*Text*
The tragedy of losing SKA on bandwidth

The tragedy of losing SKA on bandwidth

Summary: It would be a tragedy if Australia and New Zealand lost the proposed $2 billion Square Kilometre Array (SKA) telescope project due to the price of our bandwidth.

TOPICS: Broadband, NBN

It would be a tragedy if Australia and New Zealand lost the proposed $2 billion Square Kilometre Array (SKA) telescope project due to the price of our bandwidth.

Leaks surfaced this week saying that a confidential report by the SKA panel had judged South Africa's bid to be stronger than Australia and New Zealand's to host the world's most powerful telescope, which will be able to survey the sky 10,000 times faster than existing technology.

Behind the joint bid is $400 million in Australian state and federal funding, as well as a decade of scientific work. Included is $80 million being spent on supercomputing resources to crunch the numbers for the telescope and other projects.

However, the investment doesn't appear to have been enough to get us over the line, which seems absurd. How could developed nations like ours, with stable political environments and massive broadband projects lose out to South Africa?

Can it really be true that we, on either side of the Tasman, will lose out because of higher costs for power and transmitting the large amounts of data to be created, as the reports state?

Paul Brislen, chief executive of the Telecom Users Association of New Zealand, expressed outrage that the expense of NZ bandwidth meant the country was set to lose out on this "opportunity to stamp New Zealand's place in the scientific community".

He quotes NZ-born grid computing personality Ian Foster as saying that New Zealand lags so far behind the rest of the globe in connectivity that universities miss out on taking part in global research.

Data transfers on the scale that Foster talks about are common around the world, but would make the average New Zealand user duck for cover. The Hadron Collider, for example, puts out 15 petabytes of data a year. We don't get direct access to that amount of data because of the cost.

*Source material*
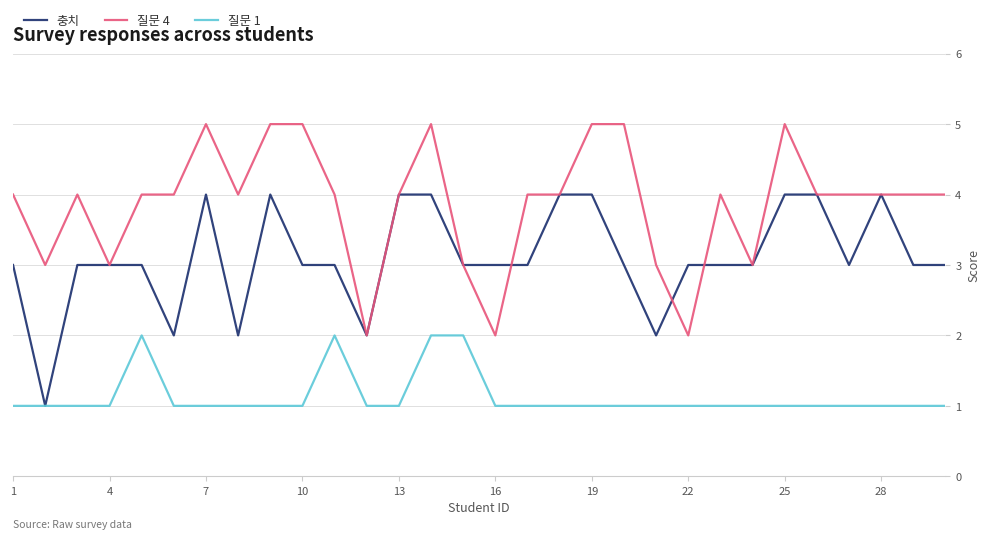

How many distinct data groups are displayed?

3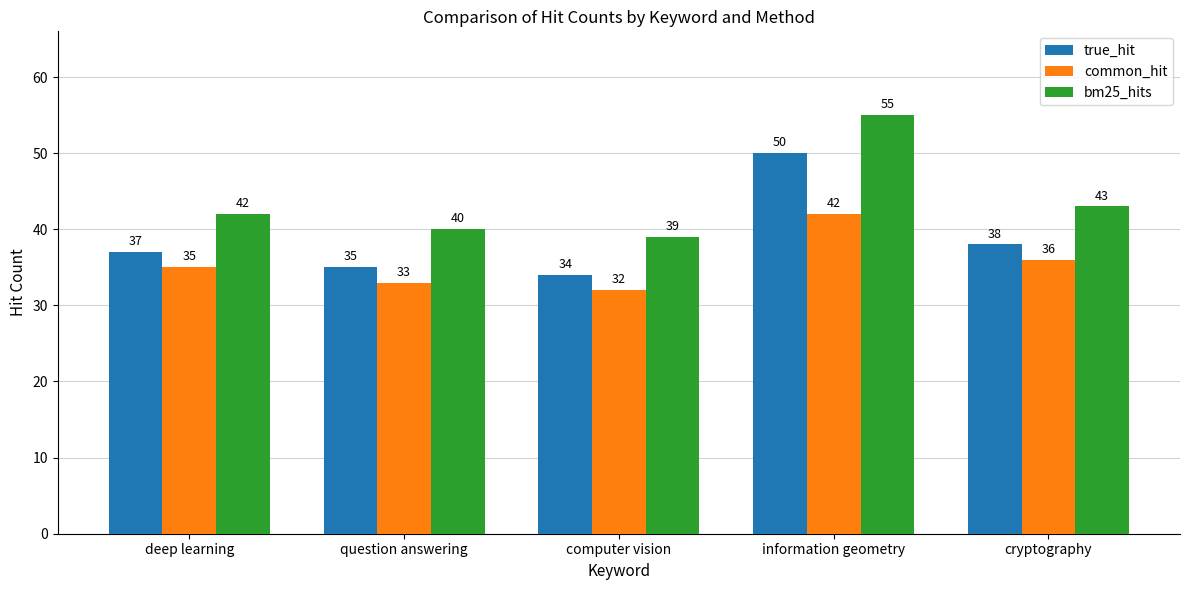

How many data points in true_hit are less than 37?

2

*Exercise requirements*
A) According to the article on the SKA telescope bid, how much data does the Hadron Collider put out each year?
B) Write a continuation of the article on losing the SKA telescope bid, picking up after its last sentence.
The lines that come after the article are separate material and have no connection to it.

*Answers in order*
A) 15 petabytes of data a year.

B)
This isn't a science problem, or an innovation problem. This isn't about the SKA contract going elsewhere. This is the solution to all our economic troubles being ignored and pushed aside. This is an economic tragedy unfolding. Instead of New Zealand being seen as the place where innovation thrives, where talent wants to live, it becomes the place where we could have filmed, could have built, could have grown but chose instead to be poor.

Of course, governments at both sides of the Tasman will cite their own extensive investments in broadband to refute Brislen's claims. As ZDNet Australia reported last year, Innovation Minister Kim Carr said that Australia's National Broadband Network was one of the drawcards in the trans-Tasman bid. New Zealand, which has its own ultra-fast broadband project, no doubt stressed its own broadband credentials.

The final decision hasn't been made yet, but if we do lose the bid, will it be for other, political, reasons, or because our broadband projects are somehow lacking?

Topics: Broadband, NBN

Darren Greenwood

About Darren Greenwood

Darren Greenwood has been in journalism, not all of it IT, since the days of typewriters and long before the web spun its way around the world.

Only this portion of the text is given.